→ Aim of the task
Look through the entries below and extract exactly the lines from the one containing "X0323369Y0085908D02*" through the one containing "X0211755Y0079492D03*", ends included.

→ Data to use

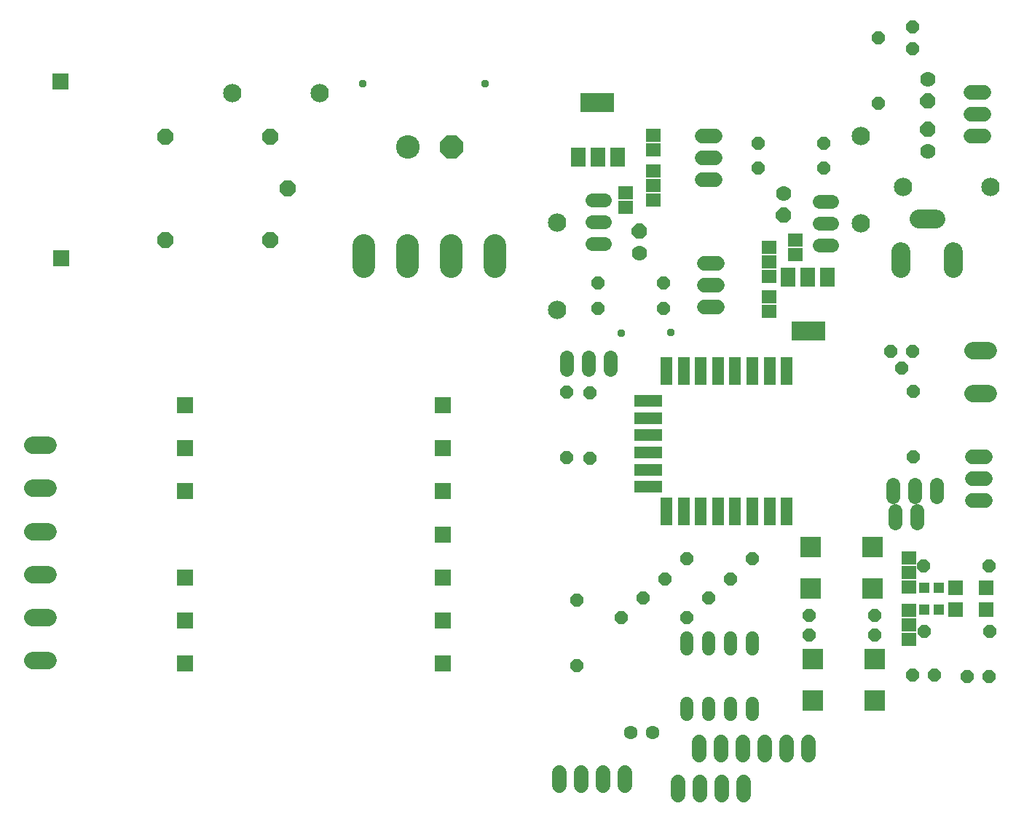
<source format=gts>
G75*
%MOIN*%
%OFA0B0*%
%FSLAX25Y25*%
%IPPOS*%
%LPD*%
%AMOC8*
5,1,8,0,0,1.08239X$1,22.5*
%
%ADD10C,0.10250*%
%ADD11C,0.10800*%
%ADD12OC8,0.10800*%
%ADD13R,0.06706X0.05918*%
%ADD14OC8,0.07000*%
%ADD15C,0.07000*%
%ADD16C,0.08400*%
%ADD17C,0.06800*%
%ADD18R,0.06700X0.08700*%
%ADD19R,0.15800X0.08700*%
%ADD20C,0.08674*%
%ADD21C,0.06400*%
%ADD22OC8,0.06000*%
%ADD23R,0.06706X0.06706*%
%ADD24C,0.06000*%
%ADD25C,0.06312*%
%ADD26R,0.04737X0.05131*%
%ADD27OC8,0.07296*%
%ADD28R,0.07400X0.07400*%
%ADD29R,0.09400X0.09400*%
%ADD30R,0.05524X0.12611*%
%ADD31R,0.12611X0.05524*%
%ADD32C,0.07850*%
%ADD33C,0.03778*%
D10*
X0175338Y0261460D02*
X0175338Y0270910D01*
X0195338Y0270910D02*
X0195338Y0261460D01*
X0215338Y0261460D02*
X0215338Y0270910D01*
X0235338Y0270910D02*
X0235338Y0261460D01*
D11*
X0195889Y0316067D03*
D12*
X0215889Y0316067D03*
D13*
X0295417Y0295083D03*
X0295417Y0288390D03*
X0308172Y0291618D03*
X0308172Y0298311D03*
X0308172Y0305004D03*
X0308133Y0314610D03*
X0308133Y0321303D03*
X0361204Y0270083D03*
X0361204Y0263390D03*
X0361204Y0256697D03*
X0361243Y0247287D03*
X0361243Y0240594D03*
X0373251Y0266579D03*
X0373251Y0273272D03*
X0425141Y0127642D03*
X0425141Y0120949D03*
X0425141Y0114256D03*
X0424944Y0103862D03*
X0424944Y0097169D03*
X0424944Y0090476D03*
D14*
X0301873Y0277287D03*
X0367700Y0284689D03*
X0433920Y0324059D03*
X0433920Y0337091D03*
D15*
X0433920Y0347091D03*
X0433920Y0314059D03*
X0367700Y0294689D03*
X0301873Y0267287D03*
D16*
X0264196Y0281224D03*
X0264196Y0241224D03*
X0155377Y0340634D03*
X0115377Y0340634D03*
X0403094Y0321185D03*
X0422346Y0297563D03*
X0403094Y0281185D03*
X0462346Y0297563D03*
D17*
X0459480Y0321028D02*
X0453480Y0321028D01*
X0453480Y0331028D02*
X0459480Y0331028D01*
X0459480Y0341028D02*
X0453480Y0341028D01*
X0337472Y0262799D02*
X0331472Y0262799D01*
X0331472Y0252799D02*
X0337472Y0252799D01*
X0337472Y0242799D02*
X0331472Y0242799D01*
X0330409Y0301106D02*
X0336409Y0301106D01*
X0336409Y0311106D02*
X0330409Y0311106D01*
X0330409Y0321106D02*
X0336409Y0321106D01*
X0454228Y0173980D02*
X0460228Y0173980D01*
X0460228Y0163980D02*
X0454228Y0163980D01*
X0454228Y0153980D02*
X0460228Y0153980D01*
X0379235Y0043437D02*
X0379235Y0037437D01*
X0369235Y0037437D02*
X0369235Y0043437D01*
X0359235Y0043437D02*
X0359235Y0037437D01*
X0349235Y0037437D02*
X0349235Y0043437D01*
X0339235Y0043437D02*
X0339235Y0037437D01*
X0329235Y0037437D02*
X0329235Y0043437D01*
X0329393Y0025091D02*
X0329393Y0019091D01*
X0339393Y0019091D02*
X0339393Y0025091D01*
X0349393Y0025091D02*
X0349393Y0019091D01*
X0319393Y0019091D02*
X0319393Y0025091D01*
X0295220Y0023303D02*
X0295220Y0029303D01*
X0285220Y0029303D02*
X0285220Y0023303D01*
X0275220Y0023303D02*
X0275220Y0029303D01*
X0265220Y0029303D02*
X0265220Y0023303D01*
D18*
X0369899Y0256459D03*
X0378899Y0256459D03*
X0387899Y0256459D03*
X0291603Y0311541D03*
X0282603Y0311541D03*
X0273603Y0311541D03*
D19*
X0282503Y0336341D03*
X0378999Y0231659D03*
D20*
X0421401Y0260280D02*
X0421401Y0268154D01*
X0429669Y0283114D02*
X0437543Y0283114D01*
X0445417Y0268154D02*
X0445417Y0260280D01*
D21*
X0389634Y0271028D02*
X0384034Y0271028D01*
X0384034Y0281028D02*
X0389634Y0281028D01*
X0389634Y0291028D02*
X0384034Y0291028D01*
X0288566Y0219654D02*
X0288566Y0214054D01*
X0278566Y0214054D02*
X0278566Y0219654D01*
X0268566Y0219654D02*
X0268566Y0214054D01*
X0280097Y0271815D02*
X0285697Y0271815D01*
X0285697Y0281815D02*
X0280097Y0281815D01*
X0280097Y0291815D02*
X0285697Y0291815D01*
X0417779Y0161387D02*
X0417779Y0155787D01*
X0418606Y0149418D02*
X0418606Y0143818D01*
X0428606Y0143818D02*
X0428606Y0149418D01*
X0427779Y0155787D02*
X0427779Y0161387D01*
X0437779Y0161387D02*
X0437779Y0155787D01*
D22*
X0426952Y0174138D03*
X0426952Y0204138D03*
X0421913Y0214787D03*
X0426913Y0222287D03*
X0416913Y0222287D03*
X0386125Y0306224D03*
X0386204Y0317681D03*
X0411086Y0336185D03*
X0426637Y0361106D03*
X0426637Y0371106D03*
X0411086Y0366185D03*
X0356204Y0317681D03*
X0356125Y0306224D03*
X0312661Y0253705D03*
X0312779Y0241972D03*
X0282779Y0241972D03*
X0282661Y0253705D03*
X0278960Y0203508D03*
X0268448Y0203587D03*
X0268448Y0173587D03*
X0278960Y0173508D03*
X0323369Y0127327D03*
X0313369Y0118114D03*
X0303369Y0109295D03*
X0293369Y0100476D03*
X0272936Y0108232D03*
X0272936Y0078232D03*
X0323369Y0100476D03*
X0333369Y0109295D03*
X0343369Y0118114D03*
X0353369Y0127327D03*
X0379275Y0101421D03*
X0379432Y0092327D03*
X0409432Y0092327D03*
X0409275Y0101421D03*
X0432228Y0094138D03*
X0436794Y0074098D03*
X0426794Y0074098D03*
X0451598Y0073390D03*
X0461598Y0073390D03*
X0462228Y0094138D03*
X0461834Y0124138D03*
X0431834Y0124138D03*
D23*
X0446558Y0114138D03*
X0446558Y0103941D03*
X0460338Y0103941D03*
X0460338Y0114138D03*
D24*
X0353369Y0091108D02*
X0353369Y0085908D01*
X0343369Y0085908D02*
X0343369Y0091108D01*
X0333369Y0091108D02*
X0333369Y0085908D01*
X0323369Y0085908D02*
X0323369Y0091108D01*
X0323369Y0061108D02*
X0323369Y0055908D01*
X0333369Y0055908D02*
X0333369Y0061108D01*
X0343369Y0061108D02*
X0343369Y0055908D01*
X0353369Y0055908D02*
X0353369Y0061108D01*
D25*
X0307779Y0047760D03*
X0297779Y0047760D03*
D26*
X0432070Y0103941D03*
X0438763Y0103941D03*
X0438763Y0114138D03*
X0432070Y0114138D03*
D27*
X0140731Y0297051D03*
X0132857Y0273429D03*
X0084826Y0273429D03*
X0084826Y0320673D03*
X0132857Y0320673D03*
D28*
X0036716Y0346106D03*
X0037109Y0265004D03*
X0093645Y0197602D03*
X0093645Y0177917D03*
X0093645Y0158232D03*
X0093645Y0118862D03*
X0093645Y0099177D03*
X0093645Y0079492D03*
X0211755Y0079492D03*
X0211755Y0099177D03*
X0211755Y0118862D03*
X0211755Y0138547D03*
X0211755Y0158232D03*
X0211755Y0177917D03*
X0211755Y0197602D03*
D29*
X0380023Y0132563D03*
X0380023Y0113665D03*
X0408369Y0113665D03*
X0408369Y0132563D03*
X0409275Y0081303D03*
X0409275Y0062406D03*
X0380928Y0062406D03*
X0380928Y0081303D03*
D30*
X0369196Y0148902D03*
X0361322Y0148902D03*
X0353448Y0148902D03*
X0345574Y0148902D03*
X0337700Y0148902D03*
X0329826Y0148902D03*
X0321952Y0148902D03*
X0314078Y0148902D03*
X0314078Y0213469D03*
X0321952Y0213469D03*
X0329826Y0213469D03*
X0337700Y0213469D03*
X0345574Y0213469D03*
X0353448Y0213469D03*
X0361322Y0213469D03*
X0369196Y0213469D03*
D31*
X0305810Y0199689D03*
X0305810Y0191815D03*
X0305810Y0183941D03*
X0305810Y0176067D03*
X0305810Y0168193D03*
X0305810Y0160319D03*
D32*
X0031225Y0080831D02*
X0024175Y0080831D01*
X0024175Y0100516D02*
X0031225Y0100516D01*
X0031225Y0120201D02*
X0024175Y0120201D01*
X0024175Y0139886D02*
X0031225Y0139886D01*
X0031225Y0159571D02*
X0024175Y0159571D01*
X0024175Y0179256D02*
X0031225Y0179256D01*
X0454529Y0203035D02*
X0461579Y0203035D01*
X0461579Y0222720D02*
X0454529Y0222720D01*
D33*
X0315968Y0231028D03*
X0293527Y0230634D03*
X0230928Y0345201D03*
X0175023Y0345201D03*
M02*

</source>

→ Finished task
X0323369Y0085908D02*
X0323369Y0091108D01*
X0323369Y0061108D02*
X0323369Y0055908D01*
X0333369Y0055908D02*
X0333369Y0061108D01*
X0343369Y0061108D02*
X0343369Y0055908D01*
X0353369Y0055908D02*
X0353369Y0061108D01*
D25*
X0307779Y0047760D03*
X0297779Y0047760D03*
D26*
X0432070Y0103941D03*
X0438763Y0103941D03*
X0438763Y0114138D03*
X0432070Y0114138D03*
D27*
X0140731Y0297051D03*
X0132857Y0273429D03*
X0084826Y0273429D03*
X0084826Y0320673D03*
X0132857Y0320673D03*
D28*
X0036716Y0346106D03*
X0037109Y0265004D03*
X0093645Y0197602D03*
X0093645Y0177917D03*
X0093645Y0158232D03*
X0093645Y0118862D03*
X0093645Y0099177D03*
X0093645Y0079492D03*
X0211755Y0079492D03*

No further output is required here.